Le revirement de la jurisprudence française. Un arrêt de la Cour de cassation française en date du 6 avril 1993 (JCP E, n°16, 22 avril 1993), constitutif d’un revirement de jurisprudence, a remis en cause, sous le visa de l’art. 1131 du Code civil (‘équivalent de notre art. 67 C.O.C.), la pratique bancaire des jours de valeur : « Les opérations litigieuses, énonce l’arrêt, autres que les remises de chèques en vue de leur encaissement, n’impliquaient pas que, même pour le calcul des intérêts, les dates de crédit ou de débit soient différées ou avancées. » Cette jurisprudence est depuis lors constante alors même que le Conseil National du Crédit ait formellement validé la pratique des dates de valeur par décision en date du 1er avril 1966. Sont désormais déclarés non causés les jours de valeur pratiqués dans des opérations faites sous forme des remises liquides (espèce ou virement). Il n’est admis d’exception que pour les chèques remis à l’encaissement. Aujourd’hui, l’art. L.133-14 du Code monétaire et financier (français) confirme cette jurisprudence. (Stéphane Torck, L’exécution et la contestation des opérations de paiement, JCP E n°2, 14 janv. 2010, p. 1033) On reproche donc à notre Cour de cassation d’avoir validé tout le système de la date de valeur en partant d’un cas spécifique, ce qui constitue une erreur de raisonnement.
Une justification des jours de valeur non adaptée à la pratique bancaire tunisienne. Bien plus, notre Cour de cassation a manqué de discernement en ne comprenant pas la véritable portée de l’exception admise par la jurisprudence française pour les jours de valeur en matière de chèques remis à l’encaissement. C’est qu’en France la pratique bancaire est différente de celle prévalant en Tunisie. Quand un titulaire de compte remet un chèque en vue de son encaissement, une banque française crédite systématiquement le compte avant encaissement du chèque. Si le chèque est retourné impayé, elle fera une contrepassation pour se faire rembourser. « Si le client est autorisé à utiliser le montant du chèque avant la date d’encaissement, et si son compte se trouve, de ce fait, débiteur en valeur, il doit des intérêts au taux conventionnel… ou, à défaut, au taux légal. La disposition anticipée du montant du chèque ou de l’effet est une forme de crédit dont la rémunération est légitimement assurée. » (Jean Stoufflet, note sous C. Cass. 6 avril 1993, JCP E, n°22, 3 juin 1993, p. 444 ; Cass. com. 11 déc. 2007, Francis-J. Crédot, Rev. Droit bancaire et financier n°1, janv. 2008, comm. 3). C’est ce que dit notre Cour de cassation dans l’arrêt commenté, mais en Tunisie, « le compte du client n’est [généralement] crédité qu’au jour du recouvrement et il n’y a pas de décalage entre le moment où la banque devient débitrice du client et la date de mise à disposition de la somme recouvrée. » Dans la logique de la justification des jours de valeur donnée par la Cour de cassation, l’arrêt d’appel aurait dû être cassé car il fallait aux juges de fond chercher si la banque intimée avait crédité le compte du remettant avant encaissement du chèque pour pouvoir prétendre au bénéfice des jours de valeur.

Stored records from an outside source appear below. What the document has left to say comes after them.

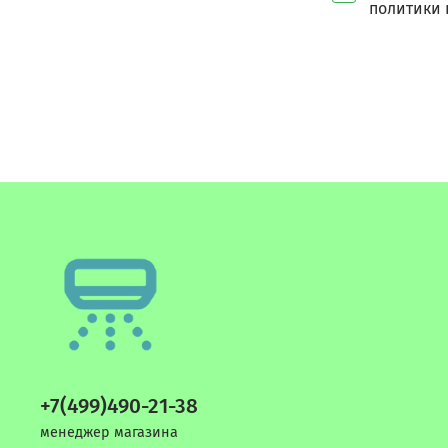
политики 
+7(499)490-21-38
менеджер магазина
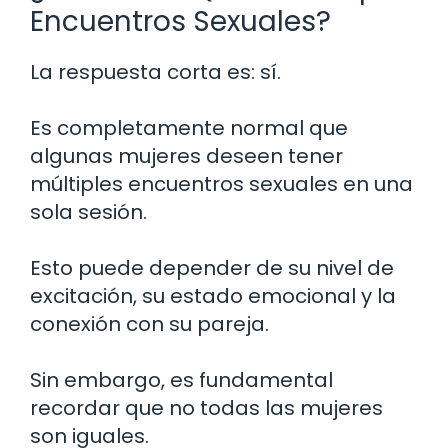
Encuentros Sexuales?
La respuesta corta es: sí.
Es completamente normal que
algunas mujeres deseen tener
múltiples encuentros sexuales en una
sola sesión.
Esto puede depender de su nivel de
excitación, su estado emocional y la
conexión con su pareja.
Sin embargo, es fundamental
recordar que no todas las mujeres
son iguales.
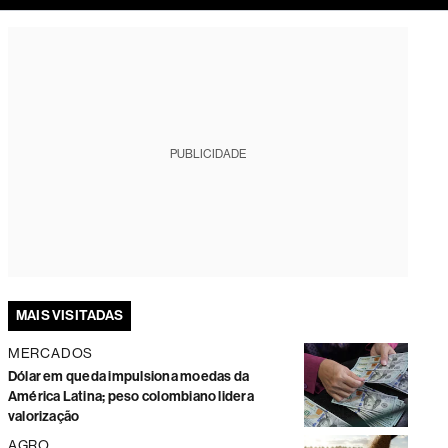
tura
PUBLICIDADE
MAIS VISITADAS
MERCADOS
Dólar em queda impulsiona moedas da
América Latina; peso colombiano lidera
valorização
AGRO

Article publié sur les colonnes du magazine "Le Manager", Janvier 2016, n°215, p. 92 et s.


[1] En pratique, les jours de valeur n’ont d’intérêt que lorsque le compte devient débiteur en valeur car les banques ne font pas encore usage de la faculté qui leur est donnée de rémunérer les comptes à vue créditeurs.

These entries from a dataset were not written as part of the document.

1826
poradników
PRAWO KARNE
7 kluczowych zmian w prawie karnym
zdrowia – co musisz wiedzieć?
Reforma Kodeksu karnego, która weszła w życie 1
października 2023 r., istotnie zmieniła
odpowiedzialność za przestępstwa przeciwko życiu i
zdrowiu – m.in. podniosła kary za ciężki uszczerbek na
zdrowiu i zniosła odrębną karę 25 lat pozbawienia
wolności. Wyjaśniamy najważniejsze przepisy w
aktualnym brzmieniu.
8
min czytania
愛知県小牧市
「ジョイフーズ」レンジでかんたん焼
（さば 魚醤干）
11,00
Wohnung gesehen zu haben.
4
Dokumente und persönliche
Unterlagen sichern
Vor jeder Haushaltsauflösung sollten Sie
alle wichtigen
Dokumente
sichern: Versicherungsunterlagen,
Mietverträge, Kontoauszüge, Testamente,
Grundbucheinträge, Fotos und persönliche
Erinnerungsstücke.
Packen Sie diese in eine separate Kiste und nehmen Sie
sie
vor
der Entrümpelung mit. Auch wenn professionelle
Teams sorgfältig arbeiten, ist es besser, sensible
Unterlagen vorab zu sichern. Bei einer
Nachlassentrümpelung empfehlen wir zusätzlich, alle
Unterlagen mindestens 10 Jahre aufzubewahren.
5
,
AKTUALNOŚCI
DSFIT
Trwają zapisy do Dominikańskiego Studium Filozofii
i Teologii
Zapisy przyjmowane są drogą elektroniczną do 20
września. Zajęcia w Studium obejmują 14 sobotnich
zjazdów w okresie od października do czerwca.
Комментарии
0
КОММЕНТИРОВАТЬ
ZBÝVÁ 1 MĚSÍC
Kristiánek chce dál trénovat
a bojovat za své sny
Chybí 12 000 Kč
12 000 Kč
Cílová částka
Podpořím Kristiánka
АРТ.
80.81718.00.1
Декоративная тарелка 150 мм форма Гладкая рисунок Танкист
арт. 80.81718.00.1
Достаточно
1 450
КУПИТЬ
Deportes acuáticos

[3] Serge GUINCHARD, Le Droit a-t-il un avenir à la Cour de cassation ? (Qui cassera les arrêts de la cour de cassation ?), in L'avenir du Droit, Mélanges en l'honneur à F. Terré : Dalloz 1999, p. 761.

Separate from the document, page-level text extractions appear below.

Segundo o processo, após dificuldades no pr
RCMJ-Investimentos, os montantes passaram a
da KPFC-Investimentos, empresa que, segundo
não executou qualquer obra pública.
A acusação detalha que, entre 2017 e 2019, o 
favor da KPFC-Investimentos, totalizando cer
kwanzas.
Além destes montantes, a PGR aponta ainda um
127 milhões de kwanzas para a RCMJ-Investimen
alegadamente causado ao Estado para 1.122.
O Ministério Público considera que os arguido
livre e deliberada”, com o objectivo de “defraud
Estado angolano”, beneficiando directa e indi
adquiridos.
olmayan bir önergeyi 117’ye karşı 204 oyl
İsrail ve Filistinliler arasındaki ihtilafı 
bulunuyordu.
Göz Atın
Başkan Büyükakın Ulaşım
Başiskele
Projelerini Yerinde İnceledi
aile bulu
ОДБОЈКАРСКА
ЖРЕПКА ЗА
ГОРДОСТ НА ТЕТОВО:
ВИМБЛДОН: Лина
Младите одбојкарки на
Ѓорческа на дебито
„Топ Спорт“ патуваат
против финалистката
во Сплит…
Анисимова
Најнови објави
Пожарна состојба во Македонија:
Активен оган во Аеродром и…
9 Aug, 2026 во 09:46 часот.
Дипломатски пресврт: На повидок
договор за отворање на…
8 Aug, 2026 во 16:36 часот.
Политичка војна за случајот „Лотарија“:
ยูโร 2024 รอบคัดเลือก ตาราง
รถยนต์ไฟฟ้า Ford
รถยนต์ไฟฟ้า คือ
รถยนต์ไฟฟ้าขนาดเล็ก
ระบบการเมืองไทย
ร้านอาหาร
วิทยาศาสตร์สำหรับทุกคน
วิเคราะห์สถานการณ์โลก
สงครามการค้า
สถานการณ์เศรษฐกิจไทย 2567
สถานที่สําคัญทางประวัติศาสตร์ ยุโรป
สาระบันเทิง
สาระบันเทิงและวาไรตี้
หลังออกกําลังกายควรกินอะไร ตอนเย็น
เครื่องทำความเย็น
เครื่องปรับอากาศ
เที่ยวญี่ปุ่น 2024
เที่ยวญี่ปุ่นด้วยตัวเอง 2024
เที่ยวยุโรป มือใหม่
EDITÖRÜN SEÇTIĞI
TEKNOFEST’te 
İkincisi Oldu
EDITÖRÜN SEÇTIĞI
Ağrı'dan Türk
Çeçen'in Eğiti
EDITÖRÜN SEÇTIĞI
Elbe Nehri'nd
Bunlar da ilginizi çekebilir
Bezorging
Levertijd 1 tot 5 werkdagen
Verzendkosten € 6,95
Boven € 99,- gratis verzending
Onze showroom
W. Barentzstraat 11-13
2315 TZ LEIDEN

[4] La Cour de cassation française consacre la même solution basée sur une règle coutumière. Elle refuse par contre d’admettre que le compte de dépôt puise être productif d’intérêt de plein de droit. David Vincent, op. cit., p. 309.
[5] Après l’échéance, il ne s’agit plus de faire courir des intérêts rémunératoires, mais, éventuellement, des intérêts moratoires.